Mesmo nas vésperas da Grande Depressão de 1929, o presidente norte-americano Herbert Hoover proclamava aos quatro ventos os benefícios de uma economia liberal.
Fazendo loas ao que ainda hoje são os princípios basilares desse pensamento – “menos Estado, mais economia”, “a procura e a oferta regulam sabiamente os mercados”, “o Estado não deve intervir, apenas regular” – Hoover confrontou-se com uma crise sem precedentes que obrigou o Estado norte-americano a uma intervenção sem precedentes. Parece, por vezes, que os que deviam conhecer a História pouco aprendem com a história.
Ora o que a História nos diz é que os princípios da economia ultraliberal (se assim a podemos chamar) só se afirmam vantajosos - mais para uns que para outros - fora das grandes crises, até porque, na maioria das vezes, esta economia sabe gerir em seu benefício, com sucesso, as pequenas crises cíclicas.
Quando a economia colapsa, ou corre riscos de colapsar, então torna-se inevitável a intervenção do Estado e o sacrifício de todos nós. E quem a alimentou, potenciou e deu azo ao colapso, retira-se de campo e assobia disfarçadamente para o lado.
Também não se aprende com a História quando olhamos de uma forma maniqueísta para o funcionamento da sociedade, na boa tradição do pensamento marxista mais conservador: entre os que são maus e os que são bons, entre os que só exploram e entre os que são sempre explorados…
Mas fora destas minhas constatações iniciais, que valem o que valem, independentemente das visões sociais e políticas que todos temos, há um princípio basilar: todas elas podem conviver sem qualquer problema no quadro da democracia.
O que é extremamente perigoso é quando os líderes, eleitos em democracia, põem em causa e desconsideram os princípios essenciais que lhes possibilitaram a subida ao poder.
Na polis de Atenas, o cidadão que atentava conta a democracia era ostracizado mas, mesmo aí, a democracia nunca foi perfeita: Sócrates foi condenado à morte por “corromper a juventude” e o grande Péricles foi também acusado de mau governo e corrupção. O uso da demagogia é algo intrínseco a toda a actividade política.
Bem o sabemos.
E o outro perigo é quando a demagogia se faz acompanhar despudoradamente da mentira, da corrupção, do controlo das instituições e dos media, quando consegue o apoio de poderosas “organizações” religiosas e quando sistematicamente chantageia os cidadãos, incutindo-lhe medos e receios.

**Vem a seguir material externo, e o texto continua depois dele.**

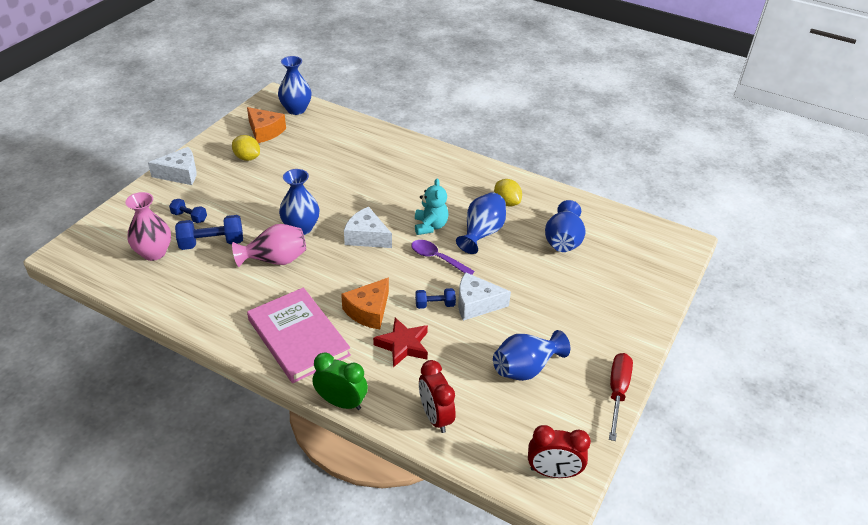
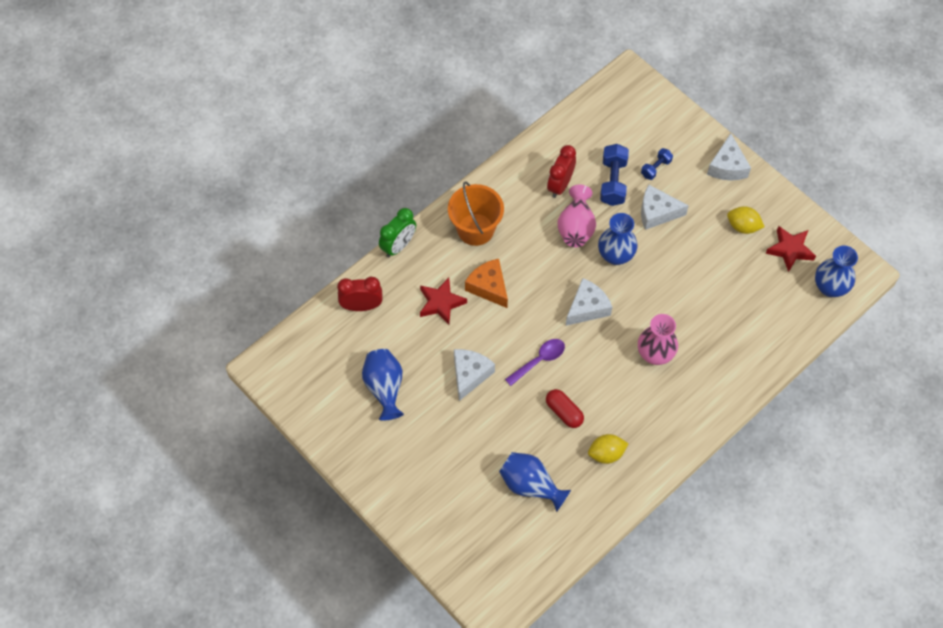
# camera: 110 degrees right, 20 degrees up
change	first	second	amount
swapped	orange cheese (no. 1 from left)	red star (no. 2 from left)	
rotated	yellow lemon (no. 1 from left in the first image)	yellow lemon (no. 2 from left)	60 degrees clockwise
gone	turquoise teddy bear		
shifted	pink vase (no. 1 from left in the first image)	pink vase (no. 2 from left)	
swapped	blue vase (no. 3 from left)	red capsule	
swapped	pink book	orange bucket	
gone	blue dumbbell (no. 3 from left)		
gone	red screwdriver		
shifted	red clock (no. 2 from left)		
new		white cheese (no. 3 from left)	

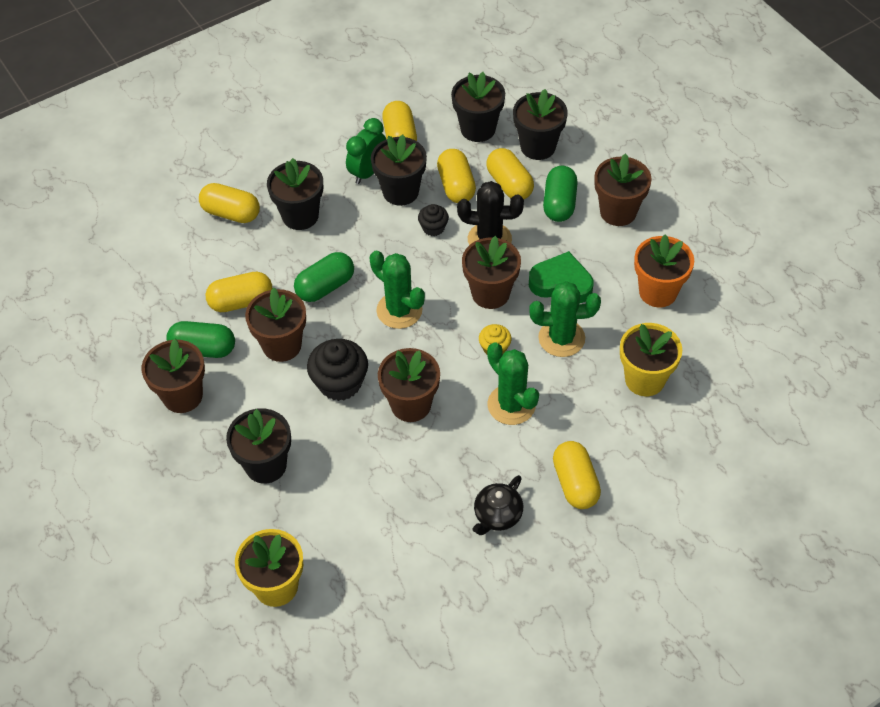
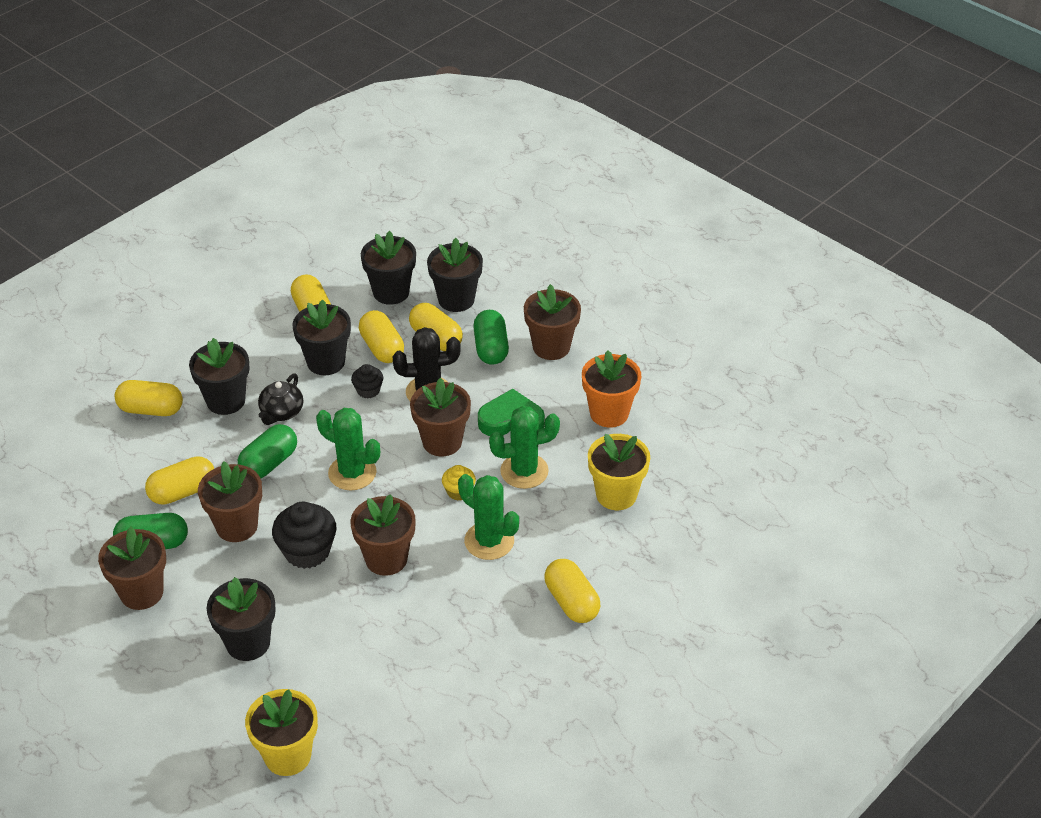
# camera: 15 degrees left, 10 degrees down
change	first	second	amount
gone	green clock		
shifted	black teapot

Trump e Bolsonaro são novos líderes para os quais é preciso a democracia estar atenta.
As suas origens, o modo como fizeram fortuna, como se rodearam de uma “entourage” que despreza a democracia e o seu funcionamento, as suas dinâmicas de acção, devem deixar-nos preocupados.
Para resolver os problemas da democracia os cidadãos não podem cair na tentação de dar o seu governo a quem naturalmente sempre se alimentou e viveu desses problemas.
Na realidade - e esta comparação não é minha, mas aproveito-a de bom grado - é como estarmos a pedir à raposa que construa o nosso galinheiro.